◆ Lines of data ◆

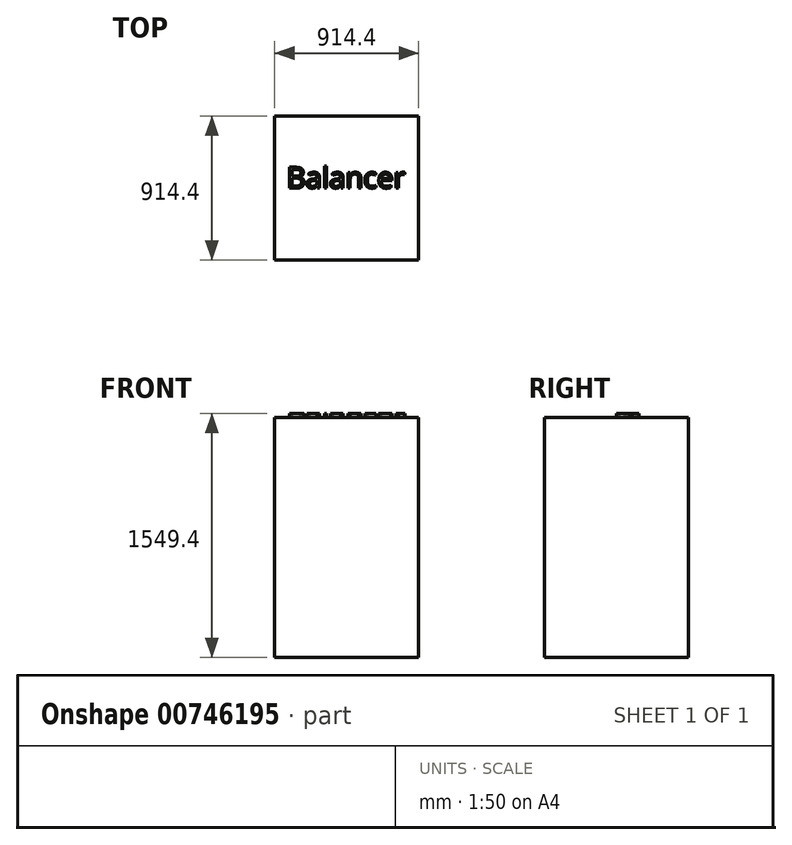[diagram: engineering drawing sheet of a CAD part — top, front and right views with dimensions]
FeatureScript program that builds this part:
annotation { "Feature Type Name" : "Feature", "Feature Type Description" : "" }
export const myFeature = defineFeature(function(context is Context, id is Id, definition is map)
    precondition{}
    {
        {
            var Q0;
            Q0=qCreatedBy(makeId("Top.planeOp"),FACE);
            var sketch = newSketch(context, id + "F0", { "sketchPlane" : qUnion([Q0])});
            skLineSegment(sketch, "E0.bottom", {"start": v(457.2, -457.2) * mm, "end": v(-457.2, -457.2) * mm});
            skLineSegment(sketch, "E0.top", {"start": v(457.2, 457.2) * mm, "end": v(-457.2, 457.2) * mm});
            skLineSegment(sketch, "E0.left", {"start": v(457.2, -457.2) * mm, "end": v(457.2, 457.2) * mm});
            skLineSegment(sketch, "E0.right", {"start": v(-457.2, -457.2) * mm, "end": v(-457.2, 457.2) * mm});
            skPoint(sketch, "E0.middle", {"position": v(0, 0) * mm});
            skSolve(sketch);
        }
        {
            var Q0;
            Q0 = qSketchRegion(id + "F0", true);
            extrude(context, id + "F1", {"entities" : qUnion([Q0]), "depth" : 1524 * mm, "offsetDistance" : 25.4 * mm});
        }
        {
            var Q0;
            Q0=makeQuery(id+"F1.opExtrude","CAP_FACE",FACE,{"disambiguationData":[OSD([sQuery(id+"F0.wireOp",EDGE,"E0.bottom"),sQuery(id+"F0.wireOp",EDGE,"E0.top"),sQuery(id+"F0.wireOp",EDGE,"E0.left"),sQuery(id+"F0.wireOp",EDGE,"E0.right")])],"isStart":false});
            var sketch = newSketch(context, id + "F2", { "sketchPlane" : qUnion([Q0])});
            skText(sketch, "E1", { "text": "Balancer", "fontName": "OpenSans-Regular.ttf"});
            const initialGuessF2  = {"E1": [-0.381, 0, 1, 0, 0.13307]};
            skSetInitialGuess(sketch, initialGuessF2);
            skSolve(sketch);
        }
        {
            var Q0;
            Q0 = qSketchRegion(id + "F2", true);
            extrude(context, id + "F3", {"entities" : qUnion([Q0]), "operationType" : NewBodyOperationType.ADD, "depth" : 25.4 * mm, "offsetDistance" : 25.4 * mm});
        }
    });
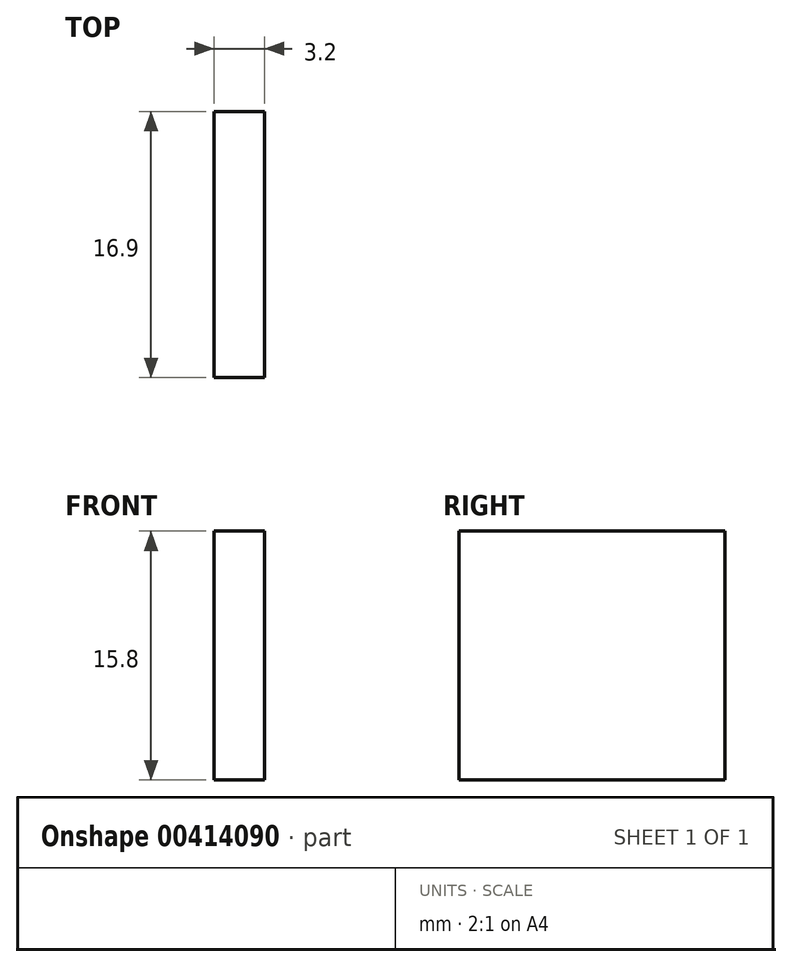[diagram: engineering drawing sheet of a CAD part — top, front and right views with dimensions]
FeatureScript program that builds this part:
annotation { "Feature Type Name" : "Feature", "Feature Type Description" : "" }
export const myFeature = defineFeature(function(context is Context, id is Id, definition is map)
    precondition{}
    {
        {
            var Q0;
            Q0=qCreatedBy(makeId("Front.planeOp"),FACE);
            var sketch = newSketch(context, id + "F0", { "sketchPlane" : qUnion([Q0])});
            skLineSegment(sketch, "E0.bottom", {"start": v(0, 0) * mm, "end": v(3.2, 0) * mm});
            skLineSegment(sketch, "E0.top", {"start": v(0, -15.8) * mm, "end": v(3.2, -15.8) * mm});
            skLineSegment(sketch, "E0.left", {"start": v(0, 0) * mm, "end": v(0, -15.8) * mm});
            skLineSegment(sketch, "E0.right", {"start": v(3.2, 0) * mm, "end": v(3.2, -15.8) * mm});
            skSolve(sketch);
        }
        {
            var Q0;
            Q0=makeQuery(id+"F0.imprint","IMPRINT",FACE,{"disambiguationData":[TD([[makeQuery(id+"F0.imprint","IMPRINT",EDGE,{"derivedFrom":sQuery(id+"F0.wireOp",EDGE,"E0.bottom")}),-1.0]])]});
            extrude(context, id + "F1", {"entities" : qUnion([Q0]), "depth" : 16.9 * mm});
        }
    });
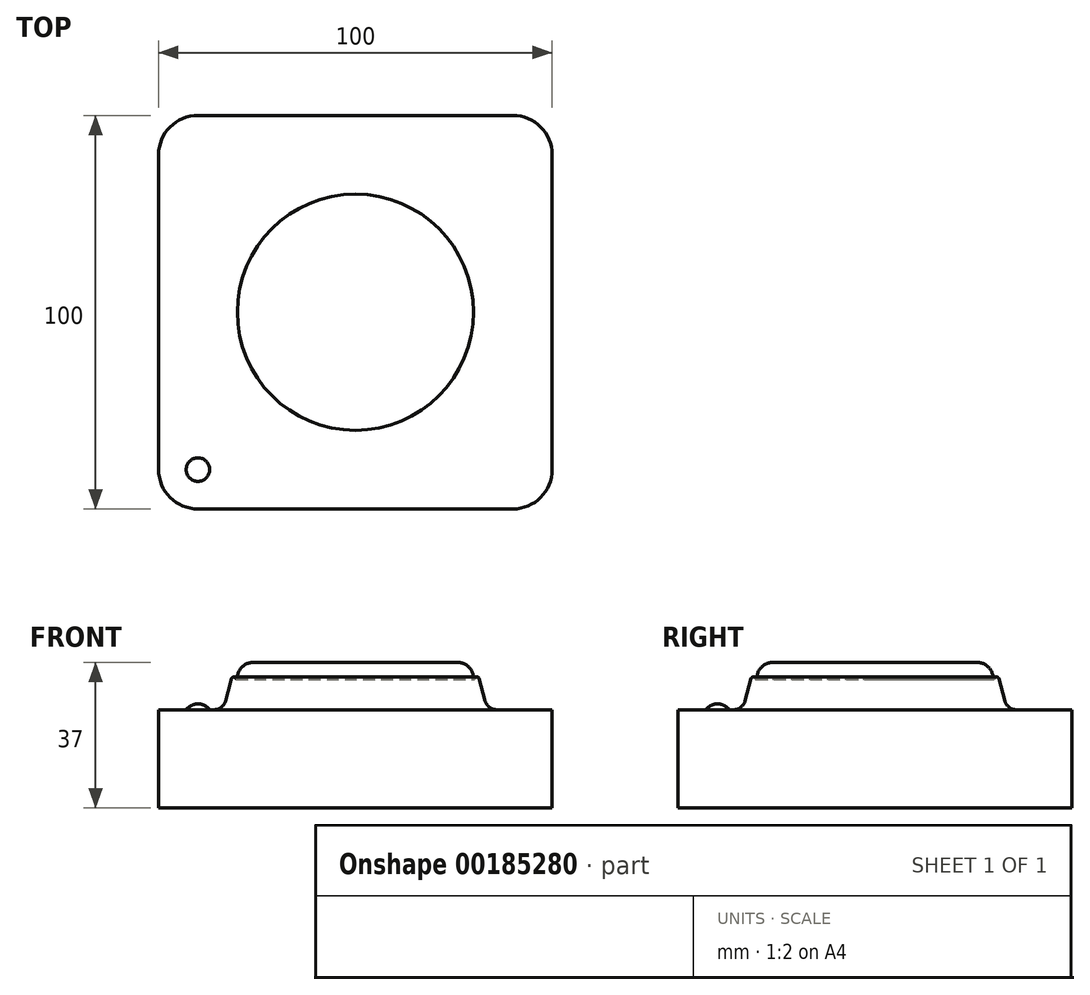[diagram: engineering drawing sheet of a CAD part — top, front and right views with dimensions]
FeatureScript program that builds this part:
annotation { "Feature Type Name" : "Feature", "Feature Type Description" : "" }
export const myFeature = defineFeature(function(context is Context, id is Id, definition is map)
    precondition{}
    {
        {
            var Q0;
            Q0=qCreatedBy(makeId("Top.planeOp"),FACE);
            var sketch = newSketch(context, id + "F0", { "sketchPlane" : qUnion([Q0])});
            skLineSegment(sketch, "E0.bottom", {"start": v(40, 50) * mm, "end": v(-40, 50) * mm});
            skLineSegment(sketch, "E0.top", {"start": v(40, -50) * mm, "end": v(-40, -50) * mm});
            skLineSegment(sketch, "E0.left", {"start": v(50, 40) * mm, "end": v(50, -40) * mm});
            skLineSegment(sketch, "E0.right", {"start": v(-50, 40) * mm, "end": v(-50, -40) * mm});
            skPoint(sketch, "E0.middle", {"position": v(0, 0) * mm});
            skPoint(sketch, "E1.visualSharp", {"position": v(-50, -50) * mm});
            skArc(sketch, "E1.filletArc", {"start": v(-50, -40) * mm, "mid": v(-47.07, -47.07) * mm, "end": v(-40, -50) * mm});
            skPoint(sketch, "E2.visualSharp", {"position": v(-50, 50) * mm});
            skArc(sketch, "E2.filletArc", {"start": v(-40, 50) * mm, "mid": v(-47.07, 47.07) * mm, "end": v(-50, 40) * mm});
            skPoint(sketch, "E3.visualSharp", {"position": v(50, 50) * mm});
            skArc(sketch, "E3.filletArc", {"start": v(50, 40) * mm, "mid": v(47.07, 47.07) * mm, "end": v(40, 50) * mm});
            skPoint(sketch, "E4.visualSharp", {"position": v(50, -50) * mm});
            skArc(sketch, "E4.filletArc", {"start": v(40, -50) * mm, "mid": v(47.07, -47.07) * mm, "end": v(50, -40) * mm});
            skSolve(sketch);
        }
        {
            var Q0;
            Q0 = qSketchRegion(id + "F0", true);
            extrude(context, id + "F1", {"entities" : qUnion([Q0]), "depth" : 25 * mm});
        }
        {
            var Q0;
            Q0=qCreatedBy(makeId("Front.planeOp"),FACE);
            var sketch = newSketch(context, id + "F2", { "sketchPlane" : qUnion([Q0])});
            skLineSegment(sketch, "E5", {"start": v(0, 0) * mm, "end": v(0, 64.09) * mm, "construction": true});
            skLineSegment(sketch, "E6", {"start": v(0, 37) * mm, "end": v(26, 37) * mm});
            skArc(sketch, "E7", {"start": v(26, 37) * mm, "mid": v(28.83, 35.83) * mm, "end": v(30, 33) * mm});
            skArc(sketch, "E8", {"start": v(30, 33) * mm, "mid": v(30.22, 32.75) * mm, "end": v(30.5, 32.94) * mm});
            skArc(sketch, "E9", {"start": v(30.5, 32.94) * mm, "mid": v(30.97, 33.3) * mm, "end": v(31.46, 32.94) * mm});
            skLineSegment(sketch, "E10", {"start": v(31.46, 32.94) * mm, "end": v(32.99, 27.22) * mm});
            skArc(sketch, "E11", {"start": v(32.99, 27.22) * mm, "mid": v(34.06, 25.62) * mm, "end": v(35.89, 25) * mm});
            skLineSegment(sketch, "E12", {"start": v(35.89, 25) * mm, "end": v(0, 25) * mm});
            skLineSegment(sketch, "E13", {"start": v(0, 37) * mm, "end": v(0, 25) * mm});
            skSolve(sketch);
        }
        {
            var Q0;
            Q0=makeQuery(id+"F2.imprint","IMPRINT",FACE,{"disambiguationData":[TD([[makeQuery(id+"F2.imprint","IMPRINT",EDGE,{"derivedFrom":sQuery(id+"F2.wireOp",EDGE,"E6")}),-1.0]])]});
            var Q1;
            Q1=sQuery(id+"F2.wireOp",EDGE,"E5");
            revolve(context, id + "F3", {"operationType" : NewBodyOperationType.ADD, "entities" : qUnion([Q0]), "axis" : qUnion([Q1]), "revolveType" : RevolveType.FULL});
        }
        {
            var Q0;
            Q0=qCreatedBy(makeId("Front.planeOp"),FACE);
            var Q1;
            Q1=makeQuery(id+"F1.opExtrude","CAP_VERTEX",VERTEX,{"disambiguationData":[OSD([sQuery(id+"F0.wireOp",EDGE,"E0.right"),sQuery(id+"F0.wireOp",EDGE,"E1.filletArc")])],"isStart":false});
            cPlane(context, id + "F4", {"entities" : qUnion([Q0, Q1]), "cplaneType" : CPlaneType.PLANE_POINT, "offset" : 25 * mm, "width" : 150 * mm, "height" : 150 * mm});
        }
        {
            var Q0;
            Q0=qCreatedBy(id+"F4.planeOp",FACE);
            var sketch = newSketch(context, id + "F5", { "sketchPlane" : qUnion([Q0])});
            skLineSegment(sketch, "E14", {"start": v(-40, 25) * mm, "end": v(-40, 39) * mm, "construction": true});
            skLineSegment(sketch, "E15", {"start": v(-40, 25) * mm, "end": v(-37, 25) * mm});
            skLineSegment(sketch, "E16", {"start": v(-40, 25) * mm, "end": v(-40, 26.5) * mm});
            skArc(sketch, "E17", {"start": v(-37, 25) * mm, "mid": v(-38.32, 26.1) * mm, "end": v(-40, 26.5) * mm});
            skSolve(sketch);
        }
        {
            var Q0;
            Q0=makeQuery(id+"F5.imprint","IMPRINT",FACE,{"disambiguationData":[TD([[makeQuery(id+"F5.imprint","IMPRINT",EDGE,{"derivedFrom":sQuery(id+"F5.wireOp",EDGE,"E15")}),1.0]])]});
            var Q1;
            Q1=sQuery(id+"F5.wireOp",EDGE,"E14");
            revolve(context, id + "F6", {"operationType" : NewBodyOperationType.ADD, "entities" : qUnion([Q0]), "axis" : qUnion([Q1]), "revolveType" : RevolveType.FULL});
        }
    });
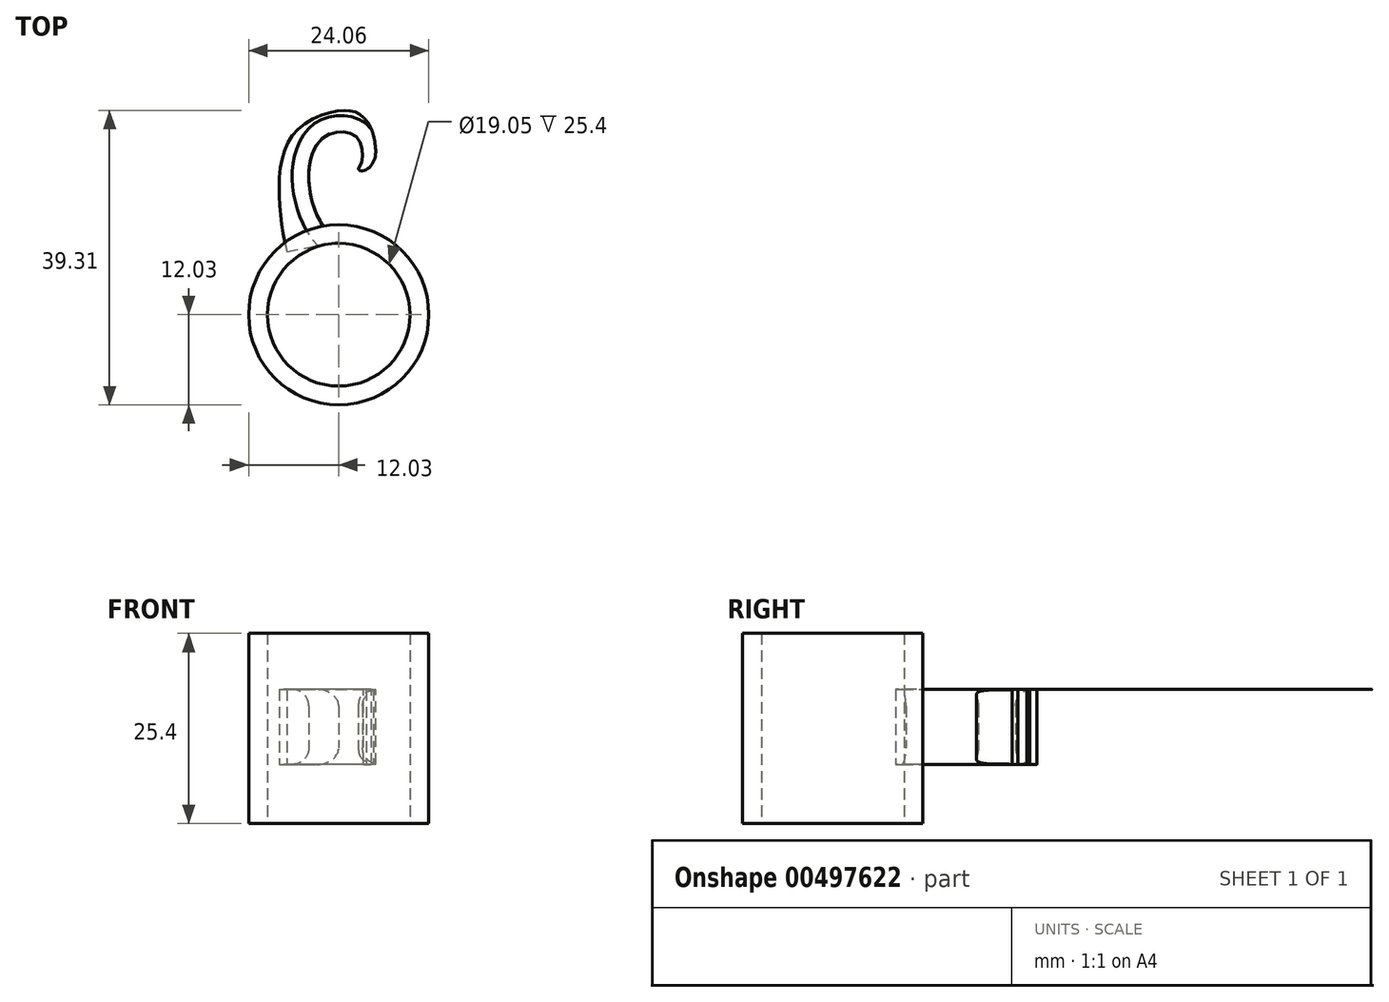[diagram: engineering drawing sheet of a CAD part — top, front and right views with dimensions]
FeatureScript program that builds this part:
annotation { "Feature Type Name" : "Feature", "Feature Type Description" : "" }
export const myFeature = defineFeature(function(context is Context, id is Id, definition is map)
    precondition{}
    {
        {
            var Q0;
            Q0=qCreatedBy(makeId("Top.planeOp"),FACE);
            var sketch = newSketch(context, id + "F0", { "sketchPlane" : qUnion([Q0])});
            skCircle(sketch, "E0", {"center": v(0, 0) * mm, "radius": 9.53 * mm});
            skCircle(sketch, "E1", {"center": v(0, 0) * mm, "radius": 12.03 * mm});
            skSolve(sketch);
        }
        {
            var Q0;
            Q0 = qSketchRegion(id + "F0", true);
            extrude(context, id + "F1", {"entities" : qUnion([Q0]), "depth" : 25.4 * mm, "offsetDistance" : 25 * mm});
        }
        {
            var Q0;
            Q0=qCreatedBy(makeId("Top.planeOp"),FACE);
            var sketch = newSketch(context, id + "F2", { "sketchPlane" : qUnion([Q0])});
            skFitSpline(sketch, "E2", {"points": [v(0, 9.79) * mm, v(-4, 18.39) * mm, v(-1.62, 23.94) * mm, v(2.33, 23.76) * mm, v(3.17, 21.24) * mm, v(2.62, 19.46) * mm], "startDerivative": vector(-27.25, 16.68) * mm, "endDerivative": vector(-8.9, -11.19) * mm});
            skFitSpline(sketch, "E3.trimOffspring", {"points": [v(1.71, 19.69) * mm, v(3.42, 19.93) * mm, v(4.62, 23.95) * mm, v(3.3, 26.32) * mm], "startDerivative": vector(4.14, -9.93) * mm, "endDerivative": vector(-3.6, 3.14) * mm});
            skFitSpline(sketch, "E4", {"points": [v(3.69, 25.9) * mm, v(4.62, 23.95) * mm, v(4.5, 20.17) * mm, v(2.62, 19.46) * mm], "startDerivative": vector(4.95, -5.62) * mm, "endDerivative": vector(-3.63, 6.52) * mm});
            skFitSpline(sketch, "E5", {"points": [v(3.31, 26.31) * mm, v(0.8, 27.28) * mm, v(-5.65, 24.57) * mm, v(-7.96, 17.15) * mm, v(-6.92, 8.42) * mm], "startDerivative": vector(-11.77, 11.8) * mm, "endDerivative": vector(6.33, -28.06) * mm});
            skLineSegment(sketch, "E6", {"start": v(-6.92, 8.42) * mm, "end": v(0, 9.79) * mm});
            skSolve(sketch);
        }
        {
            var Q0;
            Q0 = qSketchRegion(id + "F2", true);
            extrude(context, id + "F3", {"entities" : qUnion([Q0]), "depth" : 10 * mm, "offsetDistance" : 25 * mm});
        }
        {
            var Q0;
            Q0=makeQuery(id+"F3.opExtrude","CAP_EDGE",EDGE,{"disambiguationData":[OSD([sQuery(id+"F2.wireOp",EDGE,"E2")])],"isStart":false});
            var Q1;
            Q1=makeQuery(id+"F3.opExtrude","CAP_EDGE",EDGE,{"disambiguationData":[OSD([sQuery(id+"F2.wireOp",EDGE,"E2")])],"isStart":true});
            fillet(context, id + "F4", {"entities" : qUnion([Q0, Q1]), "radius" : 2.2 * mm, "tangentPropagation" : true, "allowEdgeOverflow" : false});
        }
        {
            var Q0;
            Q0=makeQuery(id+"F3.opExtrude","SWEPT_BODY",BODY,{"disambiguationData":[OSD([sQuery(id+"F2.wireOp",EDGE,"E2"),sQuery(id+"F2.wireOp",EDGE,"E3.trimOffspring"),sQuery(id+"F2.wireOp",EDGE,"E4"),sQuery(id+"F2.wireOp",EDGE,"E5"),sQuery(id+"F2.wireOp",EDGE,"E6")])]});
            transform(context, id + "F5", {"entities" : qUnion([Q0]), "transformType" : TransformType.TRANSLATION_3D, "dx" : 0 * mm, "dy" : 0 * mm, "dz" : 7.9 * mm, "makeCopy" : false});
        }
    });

◆ Work to do ◆
Pick out every line in the records that contains the string "RevolveType", copying each one in full. Case counts.

◆ Solution below ◆
            revolve(context, id + "F3", {"operationType" : NewBodyOperationType.ADD, "entities" : qUnion([Q0]), "axis" : qUnion([Q1]), "revolveType" : RevolveType.FULL});
            revolve(context, id + "F6", {"operationType" : NewBodyOperationType.ADD, "entities" : qUnion([Q0]), "axis" : qUnion([Q1]), "revolveType" : RevolveType.FULL});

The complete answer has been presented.